Use properties of logarithms to expand the logarithmic expression as much as possible. Evaluate logarithmic expressions without using a calculator if possible. In \( \left[\frac{x^{4} \sqrt{x^{2}+4}}{(x+4)^{4}}\right] \) \( \ln \left[\frac{x^{4} \sqrt{x^{2}+4}}{(x+4)^{4}}\right]=\square \)
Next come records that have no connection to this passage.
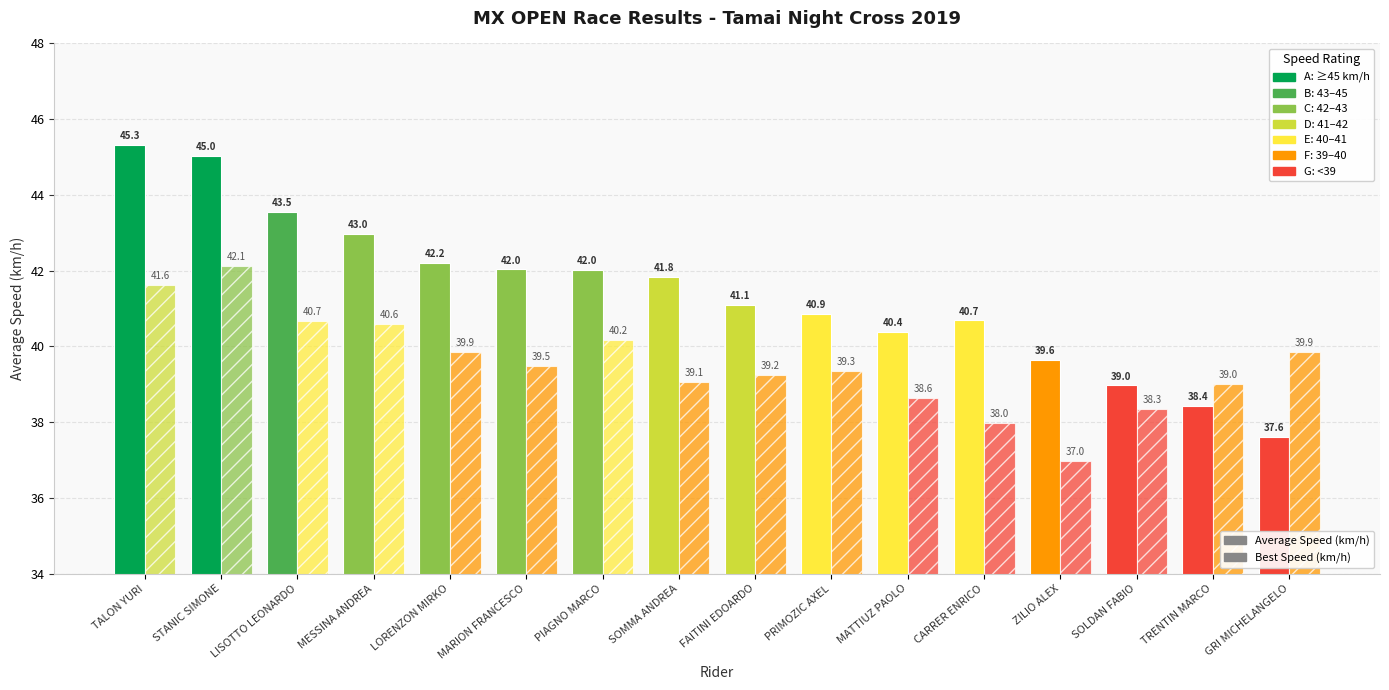

What is the total value across all series at PIAGNO MARCO?

82.2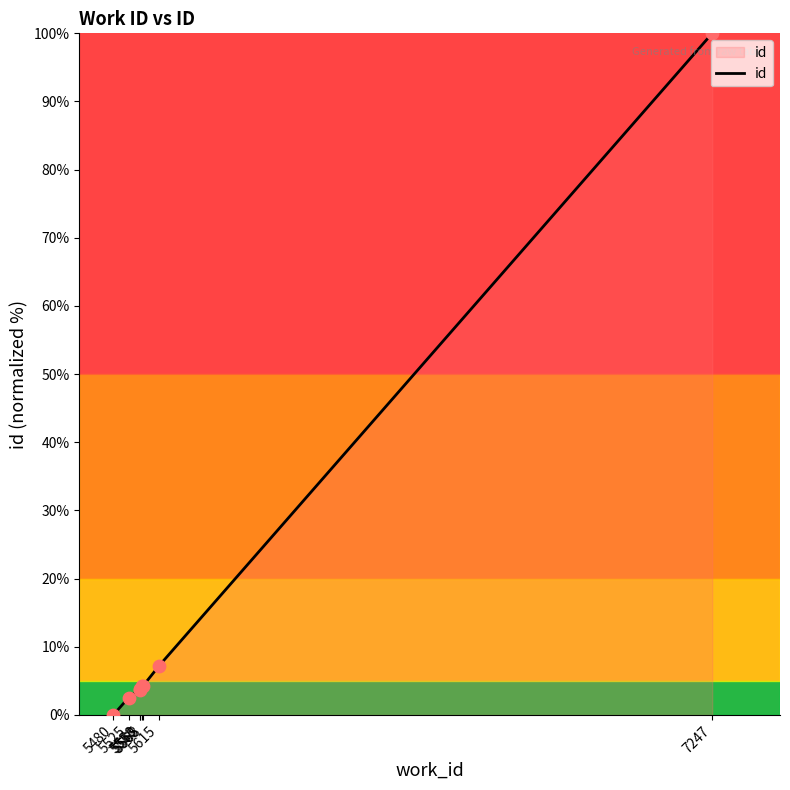

What is the ratio of the value at 5615 to the value at 7247?

0.1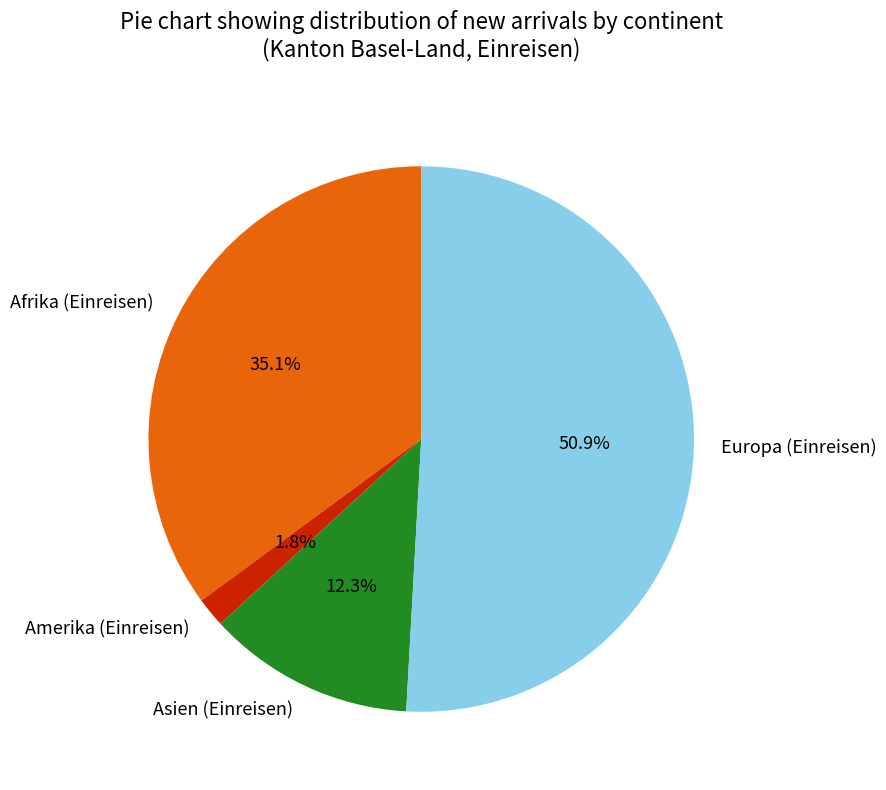

Between Afrika (Einreisen) and Europa (Einreisen), which is larger?

Europa (Einreisen)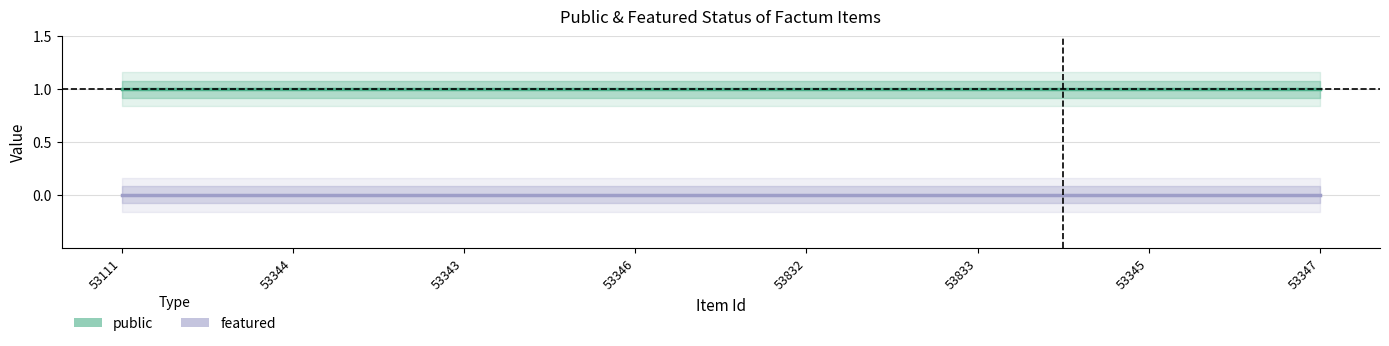

What are all the series names shown in the legend?

public, featured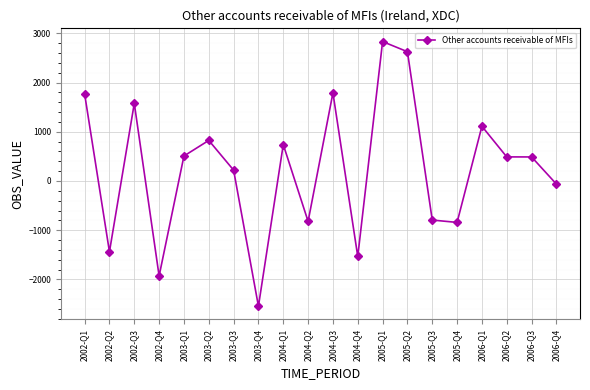

What is the value of the 2nd point from the left?

-1438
1. Begin with the expression \[ \ln \left[\frac{x^{4} \sqrt{x^{2}+4}}{(x+4)^{4}}\right]. \] 2. Use the logarithmic property for division: \[ \ln \left(\frac{A}{B}\right) = \ln(A) - \ln(B). \] Thus, \[ \ln \left[\frac{x^{4} \sqrt{x^{2}+4}}{(x+4)^{4}}\right] = \ln\left(x^4 \sqrt{x^2+4}\right) - \ln\left((x+4)^4\right). \] 3. Use the logarithmic property for multiplication in the numerator: \[ \ln(AB) = \ln(A) + \ln(B). \] So, \[ \ln\left(x^4 \sqrt{x^2+4}\right) = \ln\left(x^4\right) + \ln\left(\sqrt{x^2+4}\right). \] 4. Apply the power rule for logarithms: \[ \ln\left(x^4\right) = 4\ln(x) \quad \text{and} \quad \ln\left((x+4)^4\right) = 4\ln(x+4). \] 5. Recall that a square root can be written as a power of one-half: \[ \sqrt{x^2+4} = (x^2+4)^{\frac{1}{2}}, \] which implies \[ \ln\left(\sqrt{x^2+4}\right) = \frac{1}{2}\ln\left(x^2+4\right). \] 6. Combine all of the results: \[ \ln \left[\frac{x^{4} \sqrt{x^{2}+4}}{(x+4)^{4}}\right] = 4\ln(x) + \frac{1}{2}\ln\left(x^2+4\right) - 4\ln(x+4). \] Thus, the fully expanded logarithmic expression is \[ \boxed{4\ln(x) + \frac{1}{2}\ln\left(x^2+4\right) - 4\ln(x+4)}. \]